WHAT YOU NEED TO DO: List every line in the material below that contains the string "elev". Case counts.

DATA RECORDS:
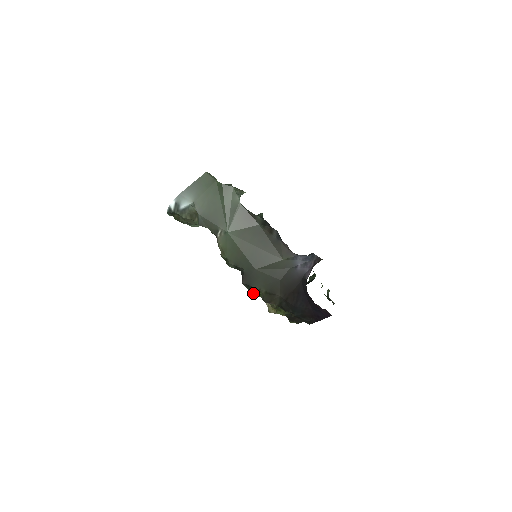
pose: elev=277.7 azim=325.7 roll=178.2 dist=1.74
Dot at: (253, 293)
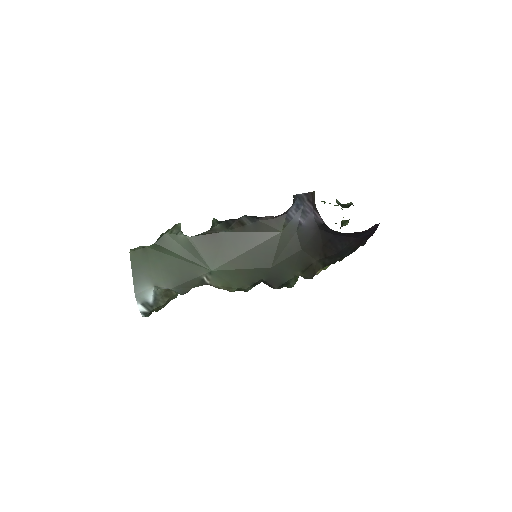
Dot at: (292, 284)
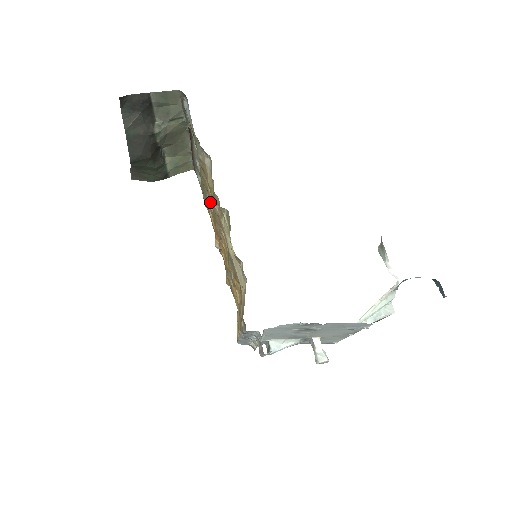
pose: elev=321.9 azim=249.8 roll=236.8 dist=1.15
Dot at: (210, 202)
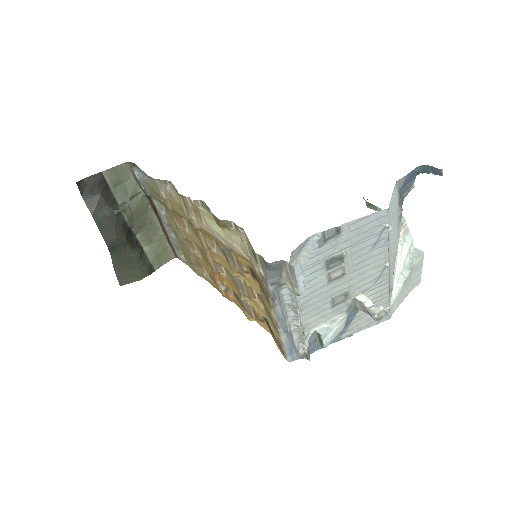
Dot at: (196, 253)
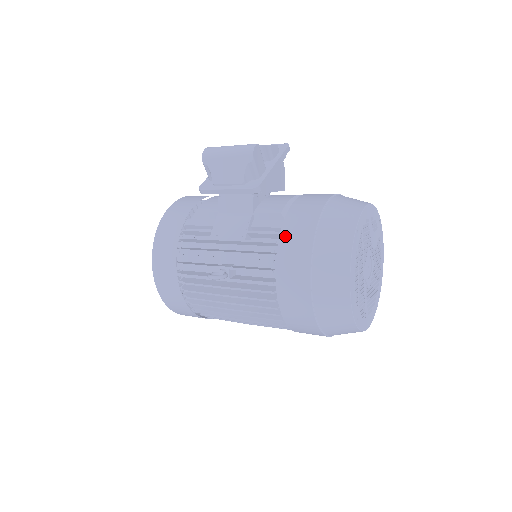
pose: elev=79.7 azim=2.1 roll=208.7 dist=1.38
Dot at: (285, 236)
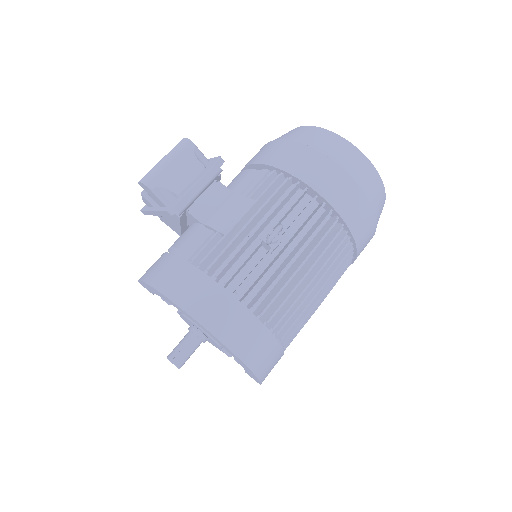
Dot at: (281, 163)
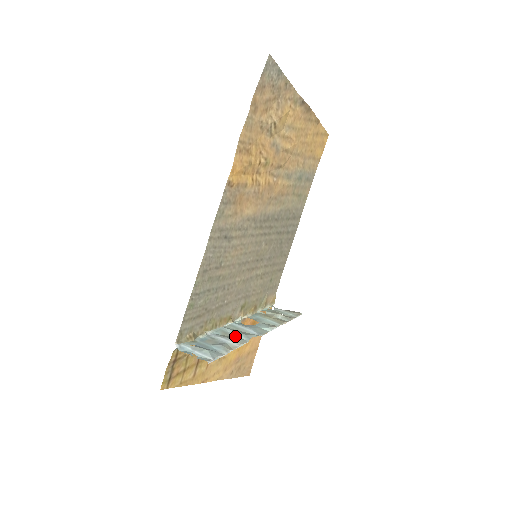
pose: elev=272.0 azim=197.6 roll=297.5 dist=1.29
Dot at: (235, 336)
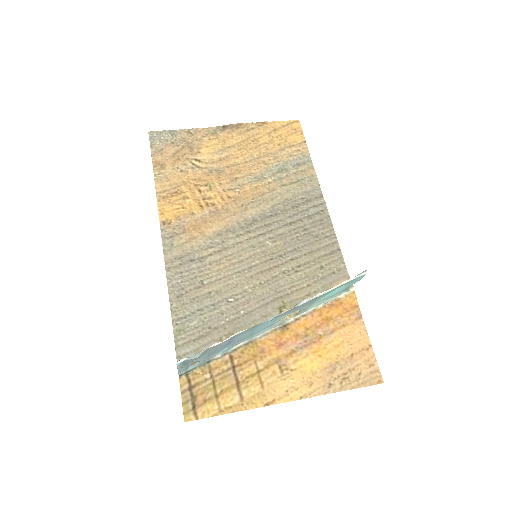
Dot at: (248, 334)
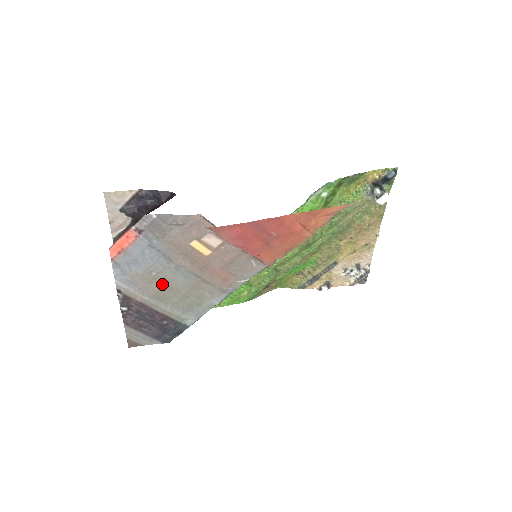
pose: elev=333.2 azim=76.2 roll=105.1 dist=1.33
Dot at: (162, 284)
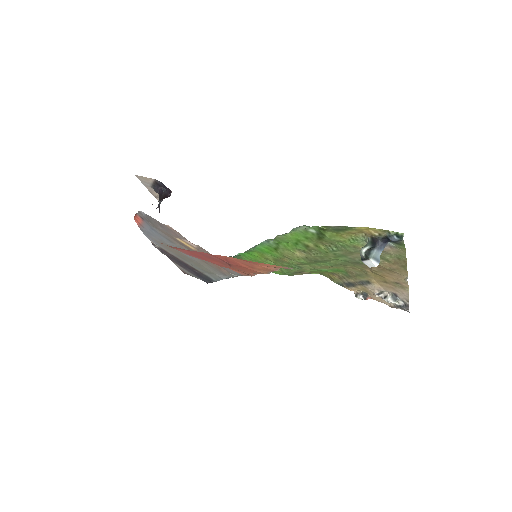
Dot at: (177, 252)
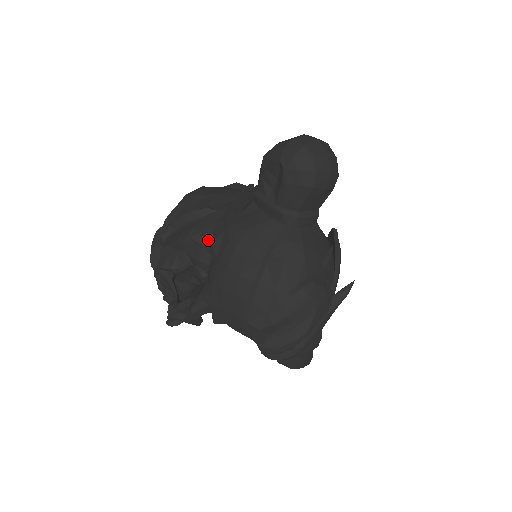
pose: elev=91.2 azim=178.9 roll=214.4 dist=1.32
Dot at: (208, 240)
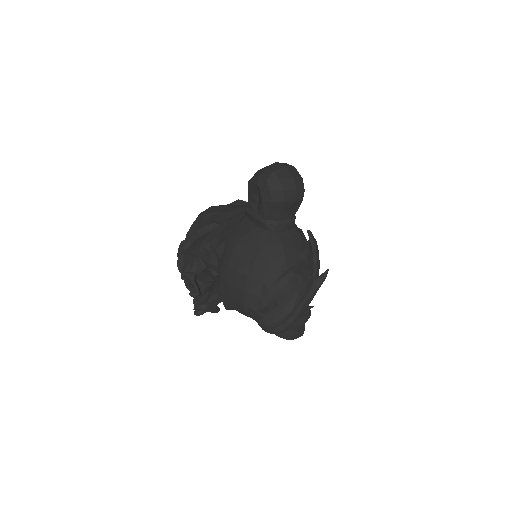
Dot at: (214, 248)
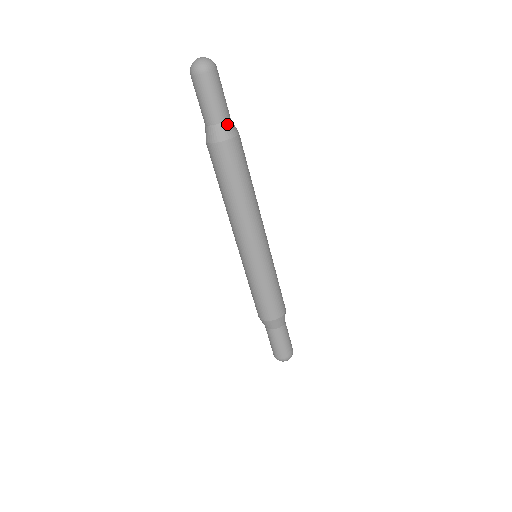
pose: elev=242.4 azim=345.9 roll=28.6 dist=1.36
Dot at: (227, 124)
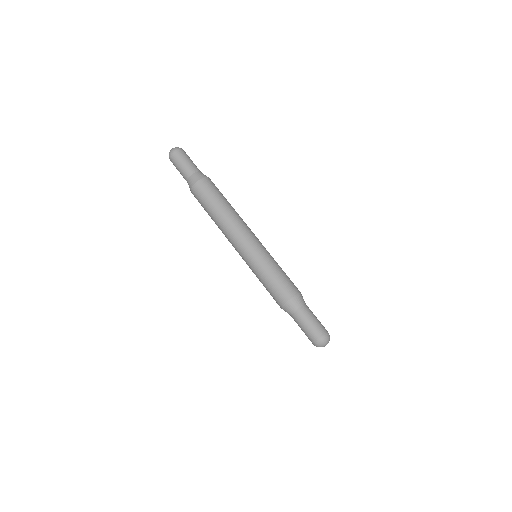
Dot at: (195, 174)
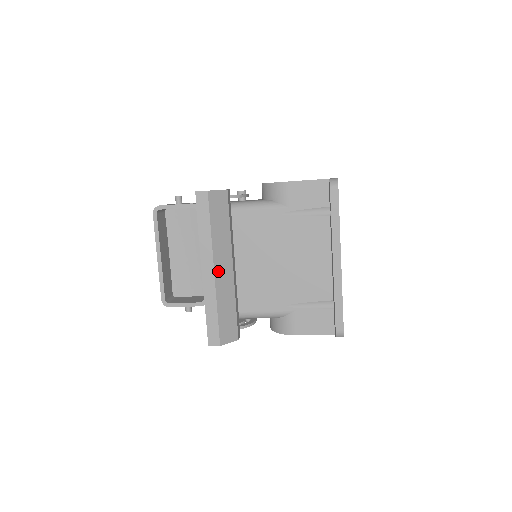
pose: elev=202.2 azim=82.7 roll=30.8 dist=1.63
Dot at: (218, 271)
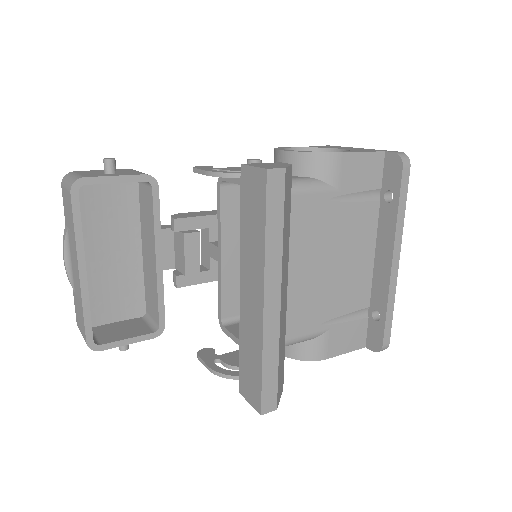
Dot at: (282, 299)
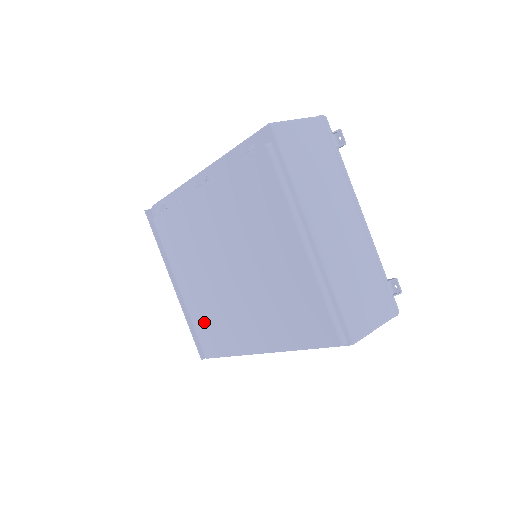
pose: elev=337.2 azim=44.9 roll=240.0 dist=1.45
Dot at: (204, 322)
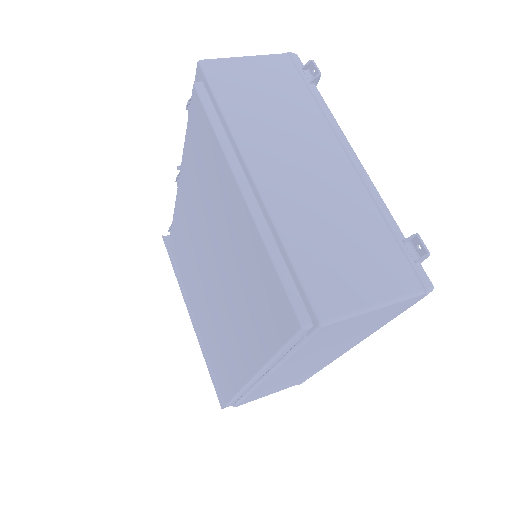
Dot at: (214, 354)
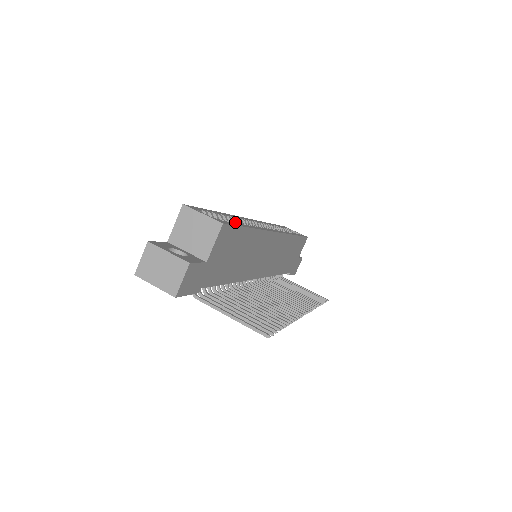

RESPONSE BELOW:
pose: elev=277.7 azim=325.7 roll=178.2 dist=1.74
pose: elev=321.9 azim=249.8 roll=236.8 dist=1.15
pose: elev=79.7 azim=2.1 roll=208.7 dist=1.38
pose: elev=272.0 azim=197.6 roll=297.5 dist=1.29
pose: elev=333.2 azim=76.2 roll=105.1 dist=1.33
pose: elev=91.2 azim=178.9 roll=214.4 dist=1.32
pose: elev=242.4 azim=345.9 roll=28.6 dist=1.36
pose: elev=202.2 azim=82.7 roll=30.8 dist=1.63
pose: elev=337.2 azim=44.9 roll=240.0 dist=1.45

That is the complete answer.